You can take anything today. You can take movie rights, you can take all sorts of entities, and you can create a token for those,” said Cherecwich, who has been with the company for 11 years. “We have to be able to figure out how to hold those tokens, value those tokens, do those things.Pete Cherecwich, Northern Trust

 

Who will the Institutions Trust to Hold their Crypto Bags?

One of the unique aspects of cryptocurrencies as an asset class is that there are tools available to everyone to be able to hold and secure their investments. In fact, part of the appeal of crypto is that it can be personally controlled and held without the need for trusting a third party custodian like a bank.

For personal investors, there are simple solutions to keep your crypto safe and secure through using a crypto wallet. Also, most crypto exchanges already allow their users to store their crypto on the exchange itself, although this is generally not recommended due to the risk of exchanges being hacked.

These solutions are sufficient for personal investments where a single person can control and is responsible, but institutions have a different set of needs and risk tolerance. Institutional investors are accustomed to using custodial solutions and companies to safeguard their assets. Their fiduciary responsibilities necessitate reducing the risk on their investments as much as possible and the added technical complications of allowing multiple people different levels of access to the crypto assets become complicated using the consumer solutions.

In addition, given the large size of investment some firms would likely be making into crypto assets the level of security surrounding the access to those assets needs to be further re-enforced. While the blockchain is secure, there are vulnerabilities around the storing and securing of the private keys that allow access to the investments.

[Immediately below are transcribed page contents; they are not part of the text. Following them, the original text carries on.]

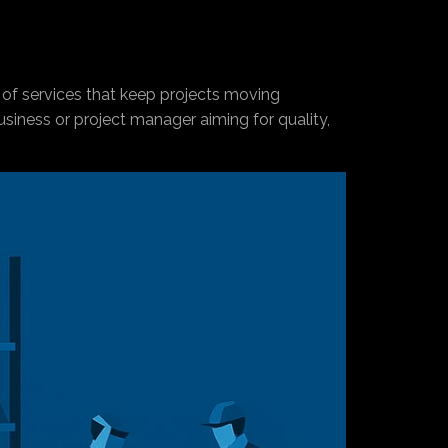
 of services that keep projects moving
business or project manager aiming for quality,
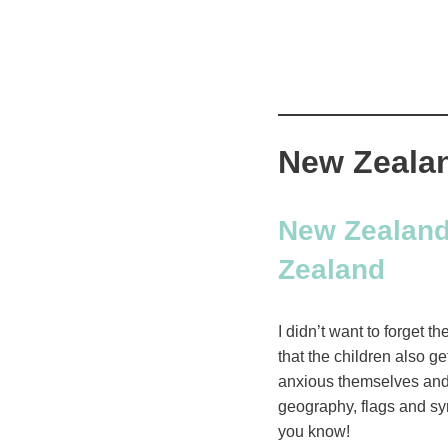
New Zealan
New Zealand:
Zealand
I didn’t want to forget t
that the children also g
anxious themselves and 
geography, flags and sym
you know!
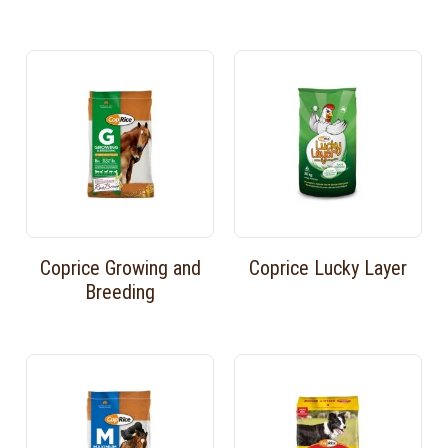
Coprice Growing and
Coprice Lucky Layer
Breeding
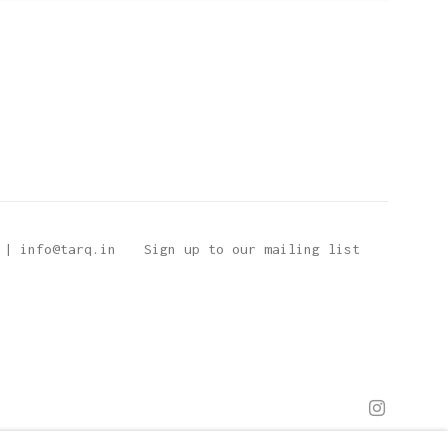
 | info@tarq.in
Sign up to our mailing list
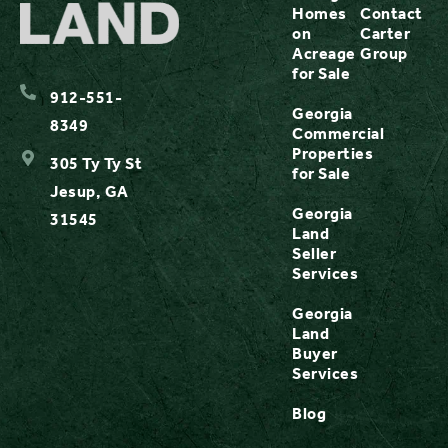
Homes
Contact
on
Carter
Acreage
Group
for Sale
912-551-
Georgia
8349
Commercial
Properties
305 Ty Ty St
for Sale
Jesup, GA
Georgia
31545
Land
Seller
Services
Georgia
Land
Buyer
Services
Blog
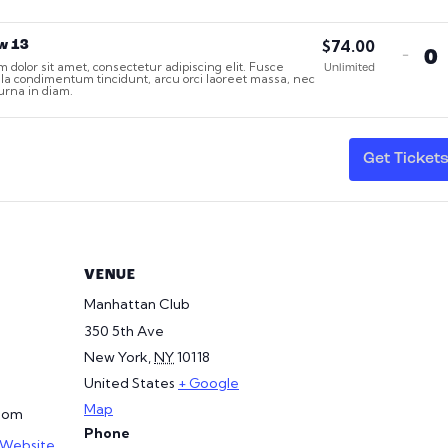
$
74.00
w 13
Dec
-
 dolor sit amet, consectetur adipiscing elit. Fusce
Q
Unlimited
tick
gula condimentum tincidunt, arcu orci laoreet massa, nec
t urna in diam.
qua
for
Sec
1,
Get Ticket
Ro
13
VENUE
Manhattan Club
350 5th Ave
New York
,
NY
10118
United States
+ Google
Map
com
Phone
 Website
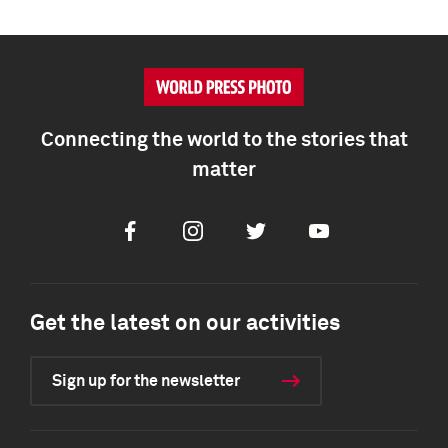
Connecting the world to the stories that
matter
Facebook
Instagram
Twitter
Youtube
Get the latest on our activities
Sign up for the newsletter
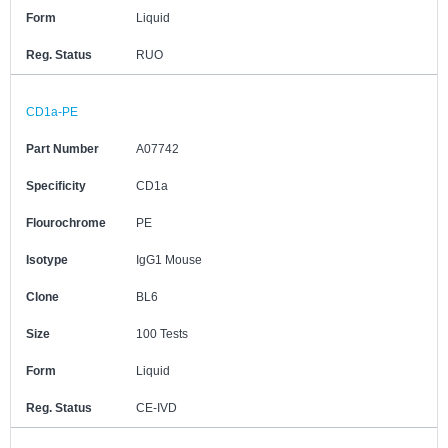
Form
Liquid
Reg. Status
RUO
CD1a-PE
Part Number
A07742
Specificity
CD1a
Flourochrome
PE
Isotype
IgG1 Mouse
Clone
BL6
Size
100 Tests
Form
Liquid
Reg. Status
CE-IVD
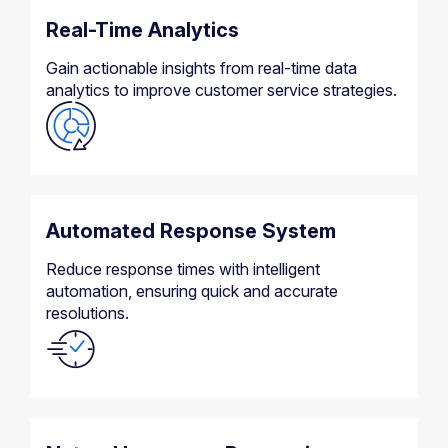
Real-Time Analytics
Gain actionable insights from real-time data
analytics to improve customer service strategies.
Automated Response System
Reduce response times with intelligent
automation, ensuring quick and accurate
resolutions.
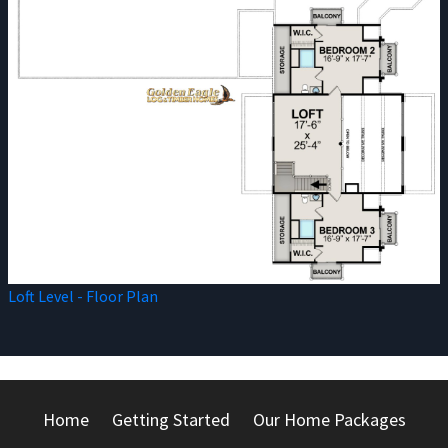
Loft Level - Floor Plan
Home
Getting Started
Our Home Packages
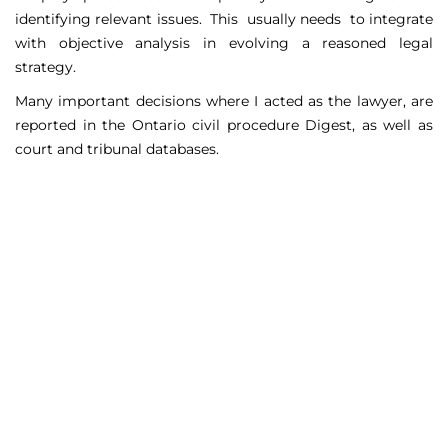
identifying relevant issues. This usually needs to integrate
with objective analysis in evolving a reasoned legal
strategy.
Many important decisions where I acted as the lawyer, are
reported in the Ontario civil procedure Digest, as well as
court and tribunal databases.
Matters Handled
Include
Court appeals including Federal Court appeals in Tax
Court, CPP disability claims, and immigration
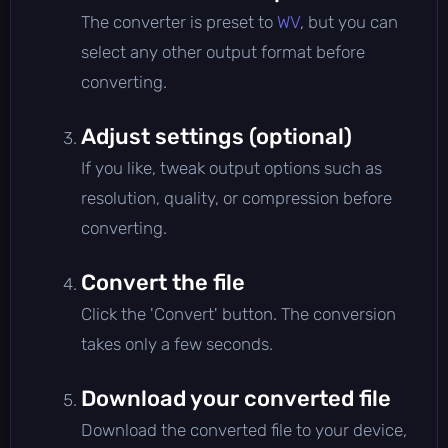
The converter is preset to
WV
, but you can
select any other output format before
converting.
Adjust settings (optional)
If you like, tweak output options such as
resolution, quality, or compression before
converting.
Convert the file
Click the 'Convert' button. The conversion
takes only a few seconds.
Download your converted file
Download the converted file to your device,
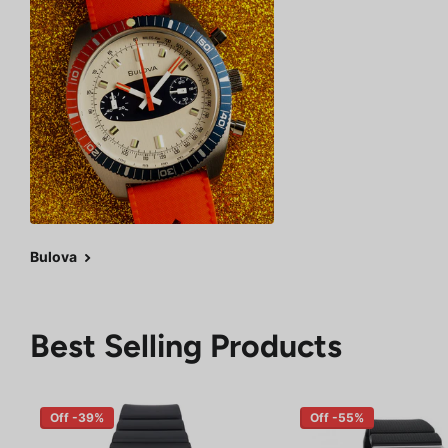
Bulova
Best Selling Products
Off -39%
Off -55%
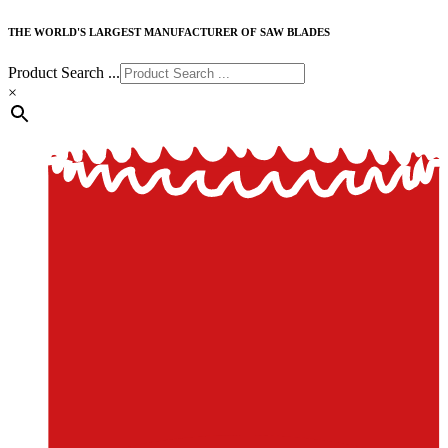
THE WORLD'S LARGEST MANUFACTURER OF SAW BLADES
Product Search ...
×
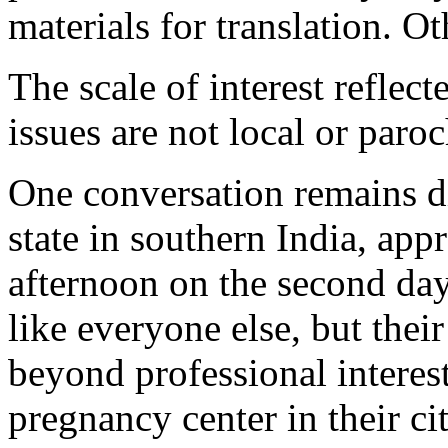
materials for translation. O
The scale of interest reflect
issues are not local or paroc
One conversation remains di
state in southern India, app
afternoon on the second da
like everyone else, but thei
beyond professional interest
pregnancy center in their cit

Many of the new players in the crypto ecosystem recognize these needs of institutions and have been developing their own crypto custody solutions. One of the largest crypto exchanges in the US, Coinbase, for example recently launched their Coinbase Custody service directly targeting large financial institutions. Others, such as Gemini have operated sophisticated custody solutions targeted at institutions for some time.

A Good Overview of Existing Crypto Custody Solutions

These crypto custody solutions from established players in the crypto ecosystem do typically come with the high fees that Cherecwich referred to which leaves room for competition.

Given the established trusted relationships that many traditional financial services firms who offer custodial solutions for their clients already have it seems likely that someone from that cohort is liable to make a splash into crypto eventually.

 

Stay Tuned for more Partnerships and M&A between the Old Guard and the New Guard

The most likely outcome in the crypto custody space is that the two sides find the win-win solutions to combine the crypto experience of the exchanges with the trust and contacts of traditional financial services firms.

We expect that as the market for crypto assets continues to mature, there will be a steady rise in partnerships, mergers and acquisitions among the players. As this begins to occur it will only embolden more and more institutional investors to seek out the opportunities that exist to profit from the emerging crypto asset class.

This potential is the ideal scenario for all involved as traditional financial services firms expand into the new asset class, crypto firms develop new institutional customers and investors take advantage of the additional liquidity. Talk about a win-win-win!